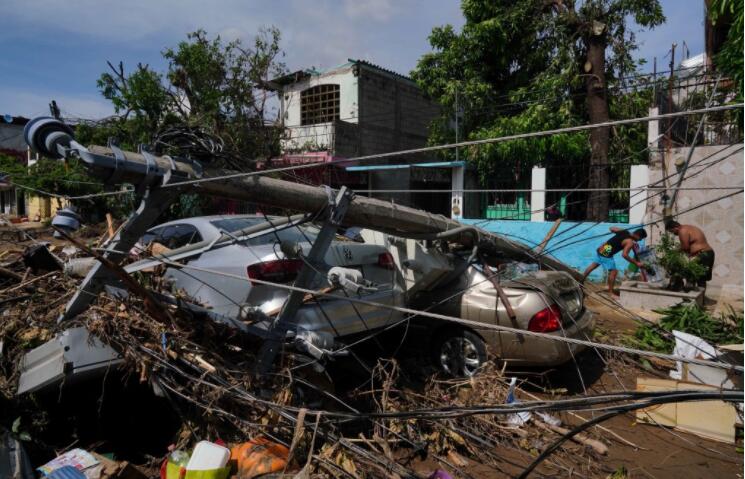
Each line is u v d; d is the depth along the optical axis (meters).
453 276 5.08
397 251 5.17
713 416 4.00
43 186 12.64
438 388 4.36
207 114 13.22
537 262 5.70
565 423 4.26
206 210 11.00
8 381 3.93
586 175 12.16
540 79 13.19
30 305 4.55
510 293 4.84
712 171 9.49
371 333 4.77
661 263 8.62
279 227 4.12
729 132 9.96
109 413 4.04
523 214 12.34
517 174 12.59
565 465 3.59
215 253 4.49
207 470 2.84
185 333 3.67
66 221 3.30
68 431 3.89
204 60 14.19
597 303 8.73
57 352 3.54
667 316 6.77
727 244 9.41
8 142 24.86
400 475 3.01
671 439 4.03
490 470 3.52
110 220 6.48
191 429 3.44
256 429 3.28
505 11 13.70
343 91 18.55
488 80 14.74
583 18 11.94
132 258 4.76
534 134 2.32
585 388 4.96
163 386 3.54
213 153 3.57
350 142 17.48
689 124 10.70
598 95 11.35
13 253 7.22
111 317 3.74
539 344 4.61
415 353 5.66
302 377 3.86
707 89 10.60
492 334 4.82
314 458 3.07
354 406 4.22
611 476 3.39
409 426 3.75
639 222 10.31
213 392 3.40
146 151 3.36
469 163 13.12
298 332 3.77
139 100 13.12
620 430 4.19
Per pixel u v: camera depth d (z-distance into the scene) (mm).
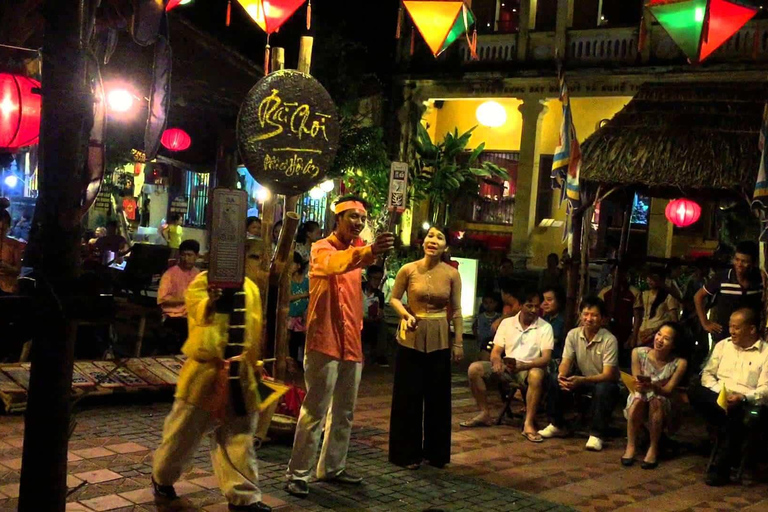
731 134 8289
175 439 4602
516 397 9000
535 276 16938
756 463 6695
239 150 5348
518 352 7453
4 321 2971
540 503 5375
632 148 8445
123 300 9062
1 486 4820
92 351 9164
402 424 5973
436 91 18406
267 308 6508
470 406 8570
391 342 12789
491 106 17266
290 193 5527
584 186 8898
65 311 2973
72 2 2957
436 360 6020
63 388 3037
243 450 4613
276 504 4945
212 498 4910
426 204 19016
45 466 3027
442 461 6062
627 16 17141
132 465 5453
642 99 9188
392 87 18625
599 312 7184
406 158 18578
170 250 10000
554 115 18406
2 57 5434
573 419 8133
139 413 6961
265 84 5316
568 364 7258
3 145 4688
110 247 12180
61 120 2963
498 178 19250
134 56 7715
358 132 15570
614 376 7141
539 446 7000
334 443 5395
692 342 8250
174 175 18078
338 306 5156
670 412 6777
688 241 17062
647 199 17594
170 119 10750
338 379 5320
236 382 4504
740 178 7836
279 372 6320
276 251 6074
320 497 5152
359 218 5223
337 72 15656
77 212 3010
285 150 5406
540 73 17078
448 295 6082
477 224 19484
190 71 9234
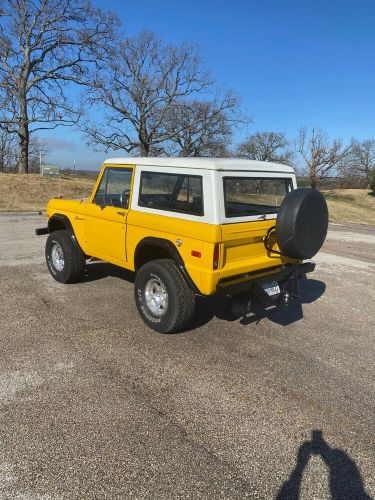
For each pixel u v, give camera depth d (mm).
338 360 4312
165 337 4672
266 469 2748
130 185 5051
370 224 20047
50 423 3096
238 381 3805
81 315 5207
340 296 6578
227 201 4195
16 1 32906
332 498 2547
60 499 2451
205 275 4129
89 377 3758
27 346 4309
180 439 2988
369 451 2959
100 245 5621
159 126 38812
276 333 4953
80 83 35562
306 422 3248
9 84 34094
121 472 2662
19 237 10688
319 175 37125
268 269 4754
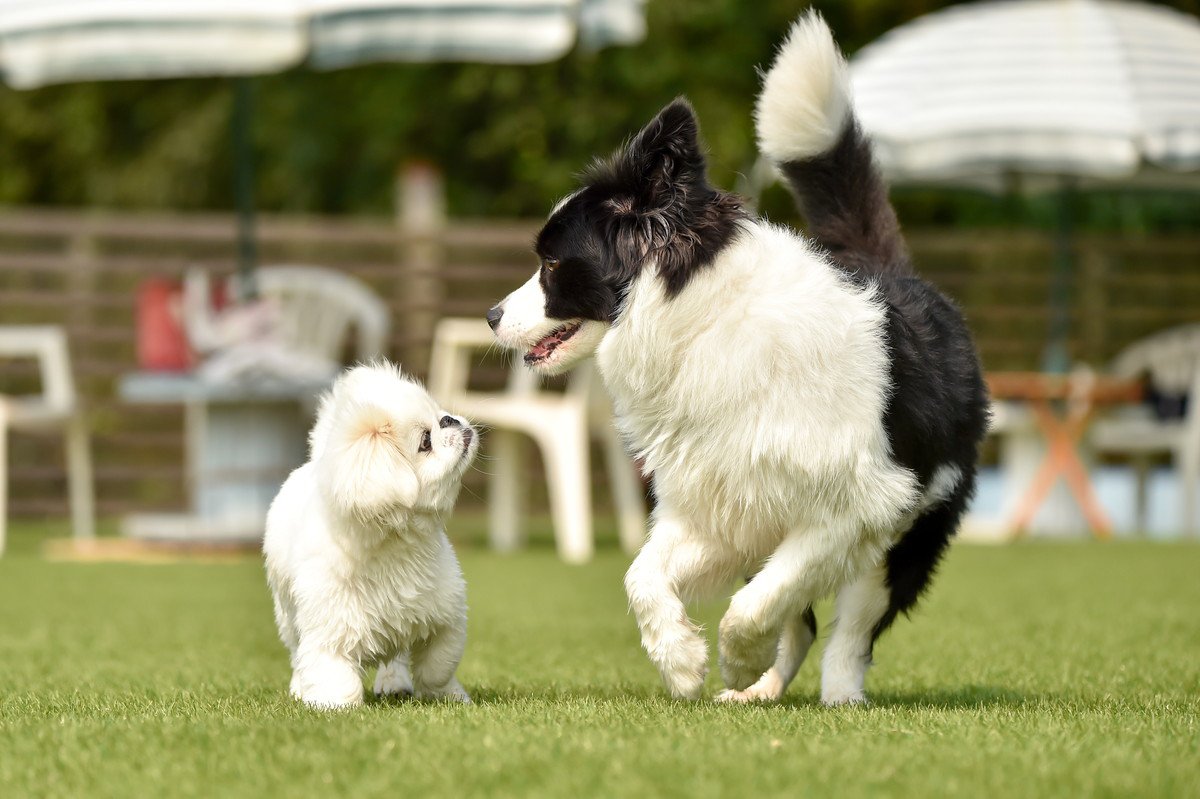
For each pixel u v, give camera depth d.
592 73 27.62
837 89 7.32
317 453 6.48
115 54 12.41
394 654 6.29
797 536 6.21
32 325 19.64
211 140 28.56
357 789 4.41
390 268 19.61
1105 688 7.07
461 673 7.63
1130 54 16.12
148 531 16.17
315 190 29.09
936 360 6.63
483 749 4.86
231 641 9.45
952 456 6.73
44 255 19.34
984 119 15.69
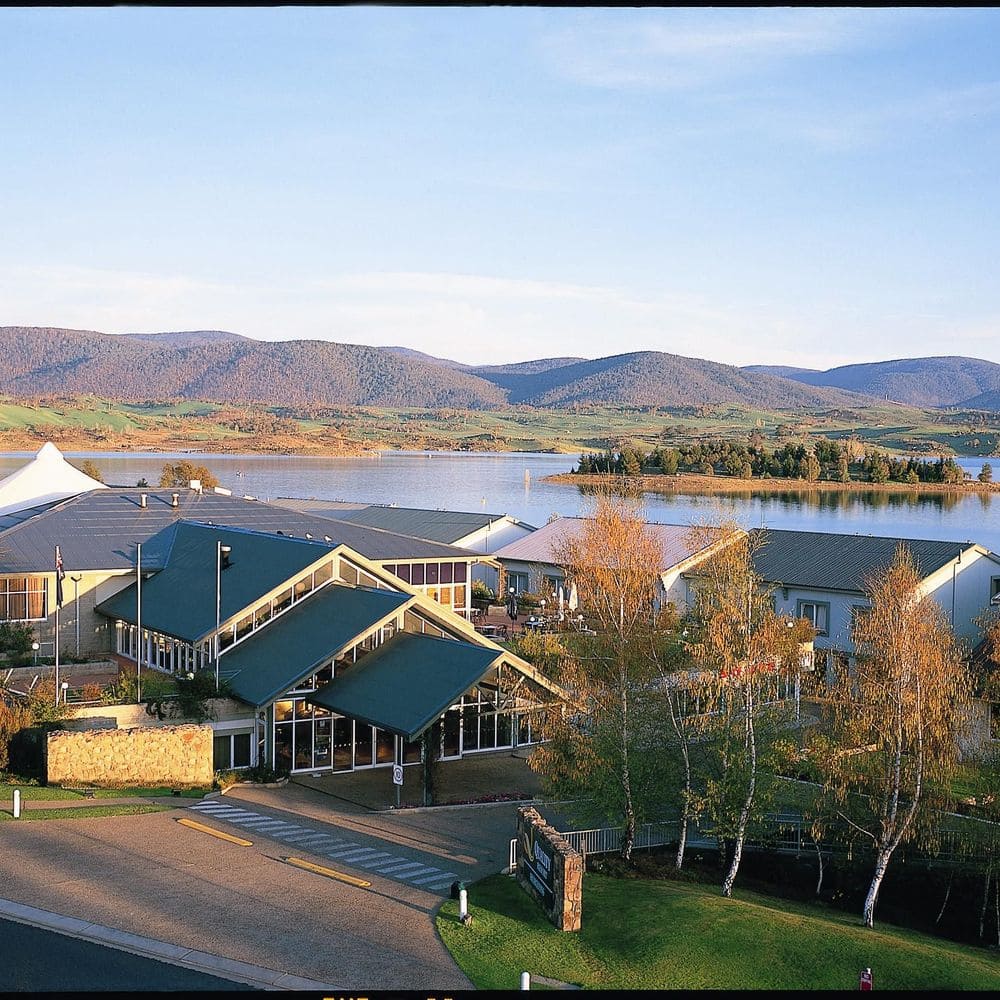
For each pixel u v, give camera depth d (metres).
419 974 22.94
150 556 56.62
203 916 25.55
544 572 71.69
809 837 35.19
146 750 38.66
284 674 42.50
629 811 33.75
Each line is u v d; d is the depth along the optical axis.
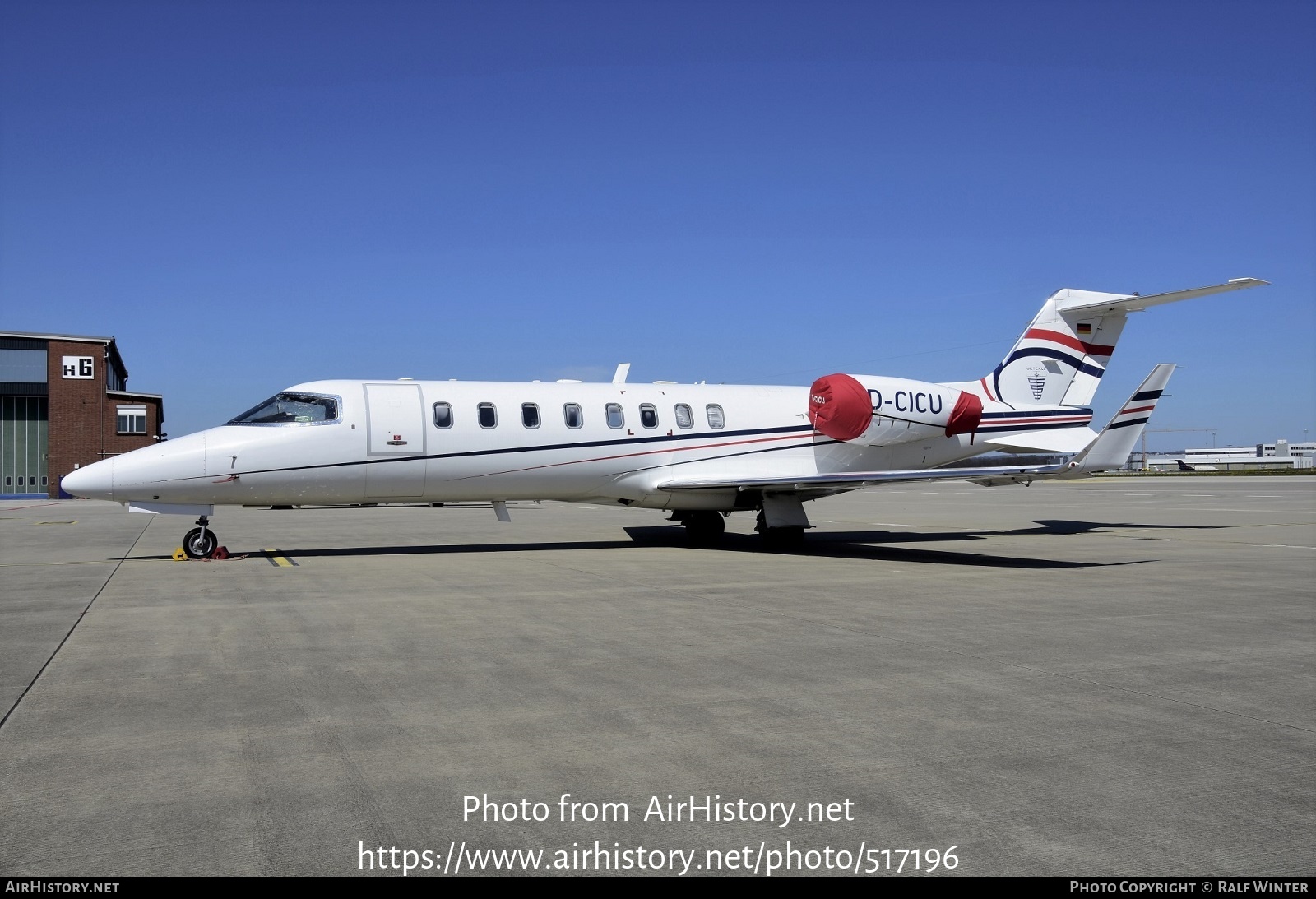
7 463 53.16
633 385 19.08
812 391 19.91
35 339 52.69
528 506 37.88
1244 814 4.62
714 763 5.29
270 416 16.30
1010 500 42.00
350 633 9.05
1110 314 21.77
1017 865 4.08
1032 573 14.17
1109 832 4.41
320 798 4.76
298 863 4.06
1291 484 64.69
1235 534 22.41
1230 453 152.12
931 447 20.77
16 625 9.41
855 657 8.02
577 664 7.73
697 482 18.20
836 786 4.95
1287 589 12.48
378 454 16.59
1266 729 6.01
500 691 6.84
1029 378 21.47
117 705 6.41
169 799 4.73
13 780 4.97
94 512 36.09
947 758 5.40
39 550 17.98
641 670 7.53
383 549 18.12
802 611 10.44
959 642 8.72
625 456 18.28
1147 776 5.12
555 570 14.33
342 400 16.59
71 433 52.97
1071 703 6.57
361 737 5.72
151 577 13.33
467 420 17.19
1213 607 10.88
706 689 6.91
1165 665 7.78
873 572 14.19
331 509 35.38
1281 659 8.05
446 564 15.13
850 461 20.28
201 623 9.52
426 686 6.97
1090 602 11.22
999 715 6.27
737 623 9.62
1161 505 36.25
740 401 19.56
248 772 5.11
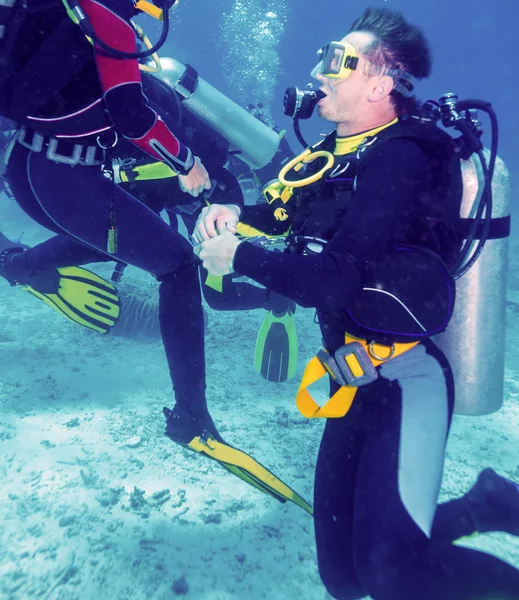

******************************

Description of the task
Please give the records again word for word, omitting all images.

Finished exercise
Each line is u v d; d is the depth along the optical axis (meters).
453 276 5.08
397 251 5.17
713 416 4.00
43 186 12.64
438 388 4.36
207 114 13.22
537 262 5.70
565 423 4.26
206 210 11.00
8 381 3.93
586 175 12.16
540 79 13.19
30 305 4.55
510 293 4.84
712 171 9.49
371 333 4.77
661 263 8.62
279 227 4.12
729 132 9.96
109 413 4.04
523 214 12.34
517 174 12.59
565 465 3.59
215 253 4.49
207 470 2.84
185 333 3.67
66 221 3.30
68 431 3.89
204 60 14.19
597 303 8.73
57 352 3.54
667 316 6.77
727 244 9.41
8 142 24.86
400 475 3.01
671 439 4.03
490 470 3.52
110 220 6.48
191 429 3.44
256 429 3.28
505 11 13.70
343 91 18.55
488 80 14.74
583 18 11.94
132 258 4.76
534 134 2.32
585 388 4.96
163 386 3.54
213 153 3.57
350 142 17.48
689 124 10.70
598 95 11.35
13 253 7.22
111 317 3.74
539 344 4.61
415 353 5.66
302 377 3.86
707 89 10.60
492 334 4.82
314 458 3.07
354 406 4.22
611 476 3.39
409 426 3.75
639 222 10.31
213 392 3.40
146 151 3.36
469 163 13.12
298 332 3.77
139 100 13.12
620 430 4.19
Per pixel u v: camera depth d (z-distance into the scene) (mm).
731 134 8289
175 439 4602
516 397 9000
535 276 16938
756 463 6695
239 150 5348
518 352 7453
4 321 2971
540 503 5375
632 148 8445
123 300 9062
1 486 4820
92 351 9164
402 424 5973
436 91 18406
267 308 6508
470 406 8570
391 342 12789
491 106 17266
290 193 5527
584 186 8898
65 311 2973
72 2 2957
436 360 6020
63 388 3037
243 450 4613
276 504 4945
212 498 4910
426 204 19016
45 466 3027
442 461 6062
627 16 17141
132 465 5453
642 99 9188
392 87 18625
599 312 7184
406 158 18578
170 250 10000
554 115 18406
2 57 5434
573 419 8133
139 413 6961
265 84 5316
568 364 7258
3 145 4688
110 247 12180
61 120 2963
498 178 19250
134 56 7715
358 132 15570
614 376 7141
539 446 7000
334 443 5395
692 342 8250
174 175 18078
338 306 5156
670 412 6777
688 241 17062
647 199 17594
170 119 10750
338 379 5320
236 382 4504
740 178 7836
279 372 6320
276 251 6074
320 497 5152
359 218 5223
337 72 15656
77 212 3010
285 150 5406
540 73 17078
448 295 6082
477 224 19484
190 71 9234
For each pixel u v, give camera depth d (mm).
338 360 4312
165 337 4672
266 469 2748
130 185 5051
370 224 20047
50 423 3096
238 381 3805
81 315 5207
340 296 6578
227 201 4195
16 1 32906
332 498 2547
60 499 2451
205 275 4129
89 377 3758
27 346 4309
180 439 2988
369 451 2959
100 245 5621
159 126 38812
276 333 4953
80 83 35562
306 422 3248
9 84 34094
121 472 2662
19 237 10688
319 175 37125
268 269 4754
For each pixel u v, give camera depth d.
592 73 27.62
837 89 7.32
317 453 6.48
115 54 12.41
394 654 6.29
797 536 6.21
32 325 19.64
211 140 28.56
357 789 4.41
390 268 19.61
1105 688 7.07
461 673 7.63
1130 54 16.12
148 531 16.17
315 190 29.09
936 360 6.63
483 749 4.86
231 641 9.45
952 456 6.73
44 255 19.34
984 119 15.69
For each pixel u v, give camera depth d (metres).
419 974 22.94
150 556 56.62
203 916 25.55
544 572 71.69
809 837 35.19
146 750 38.66
284 674 42.50
629 811 33.75
Each line is u v d; d is the depth along the optical axis.
7 463 53.16
633 385 19.08
812 391 19.91
35 339 52.69
528 506 37.88
1244 814 4.62
714 763 5.29
270 416 16.30
1010 500 42.00
350 633 9.05
1110 314 21.77
1017 865 4.08
1032 573 14.17
1109 832 4.41
320 798 4.76
298 863 4.06
1291 484 64.69
1235 534 22.41
1230 453 152.12
931 447 20.77
16 625 9.41
855 657 8.02
577 664 7.73
697 482 18.20
836 786 4.95
1287 589 12.48
378 454 16.59
1266 729 6.01
500 691 6.84
1029 378 21.47
117 705 6.41
169 799 4.73
13 780 4.97
94 512 36.09
947 758 5.40
39 550 17.98
641 670 7.53
383 549 18.12
802 611 10.44
959 642 8.72
625 456 18.28
1147 776 5.12
555 570 14.33
342 400 16.59
71 433 52.97
1071 703 6.57
361 737 5.72
151 577 13.33
467 420 17.19
1213 607 10.88
706 689 6.91
1165 665 7.78
873 572 14.19
331 509 35.38
1281 659 8.05
446 564 15.13
850 461 20.28
201 623 9.52
426 686 6.97
1090 602 11.22
999 715 6.27
737 623 9.62
1161 505 36.25
740 401 19.56
248 772 5.11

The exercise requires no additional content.